In the next generation of Disney Cruise Line ships, the windowless inside cabin may be the ones kids beg their parents to book. In a boon to budget travelers, the cheapest, least desirable cruise stateroom category will be getting a major sexing up in January of 2011, when the Disney Dream, now under construction, is christened.
All inside cabins on the new Dream will be equipped with an oh-so-Disney innovation: the "virtual porthole." Above the bed, a round TV window will be embedded in the wall, made to look like an old-fashioned ship's porthole. Through it, the tenants in the modern equivalent of steerage will be able to watch live, streaming high-def images of the ocean outside, just as the guests in more expensive cabins see it for real.
That's clever enough, but there will be an added twist: Every now and then, animated Disney characters will show up on the other side of the glass to quietly wave at you from the "outside" of the ship. In the prototype shown to WalletPop, Peach the starfish from Finding Nemo (voiced in the movie by Allison Janney) made a cheerful appearance.
If you want the room pitch-dark, you can turn it off with a light switch. That works much better than curtains.
Nobody wants the inside cabin on a cruise. These windowless closets have been the biggest bane of sea travel since keelhauling, and they're pretty much the rooms you're forced to take if you can't afford anything else. Inside cabins are the ghetto of the cruise ship, and people unlucky enough to book them tend to leave their TV sets on to provide some stimulation and rely on their alarm clocks to let them know when the morning has arrived.
For the past 15 years or so, shipbuilders have capitulated to the market pressure against the inside cabin by simply reducing their number and finding ways to cram so many outside, balcony cabins onto new ships that they look a lot like floating conservatories.
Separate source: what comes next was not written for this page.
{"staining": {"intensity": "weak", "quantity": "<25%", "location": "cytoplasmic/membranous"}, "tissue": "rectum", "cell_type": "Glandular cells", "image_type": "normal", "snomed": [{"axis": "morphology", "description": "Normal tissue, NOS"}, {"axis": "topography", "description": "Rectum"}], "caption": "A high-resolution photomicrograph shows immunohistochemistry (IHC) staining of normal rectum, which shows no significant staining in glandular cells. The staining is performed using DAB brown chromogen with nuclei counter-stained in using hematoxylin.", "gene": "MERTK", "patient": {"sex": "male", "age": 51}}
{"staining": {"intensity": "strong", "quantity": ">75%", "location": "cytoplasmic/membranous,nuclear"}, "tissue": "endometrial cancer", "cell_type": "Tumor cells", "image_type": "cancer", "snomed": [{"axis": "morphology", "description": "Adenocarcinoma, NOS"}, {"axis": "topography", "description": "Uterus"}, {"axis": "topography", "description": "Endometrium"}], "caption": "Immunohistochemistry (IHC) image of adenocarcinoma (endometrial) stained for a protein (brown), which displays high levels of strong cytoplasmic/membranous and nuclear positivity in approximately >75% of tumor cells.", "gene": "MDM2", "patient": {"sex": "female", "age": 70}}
There will always be the necessity for inside cabins, though, not just because there are always people who can only afford the bottom rung on the price scale.
Now, though, instead of pouting when kids are told their parents could only afford the cheap bunks built into the ship's interior, they may cheer, because, in a rarity for the travel business, the least expensive ticket (prices for the Dream are not yet set) buys something the most expensive ones don't get. It's a brilliant way to turn a necessary evil into an asset, and it's good news for money-saving families.
That wasn't the only innovation announced on Thursday at the New York City unveiling of many of the Dream's features. Disney will also be taking aim at Carnival's signature water slides when it cuts the ribbon on AquaDuck, a 90-second, 765-foot water slide that snakes around the top deck and 150 feet over the ocean below. A full-fledged theme park-style ride at sea, the clear acrylic tube, through which riders are propelled up and downhill with jets of water, will take 90 seconds to ride from start to finish.
The "water coaster" technology has existed for a while (first at Schlitterbahn water slide parks and then at Disney's Typhoon Lagoon and elsewhere), but this is the first time it's been applied to a cruise ship, and at a scale that wouldn't be out of place in a water slide park on land.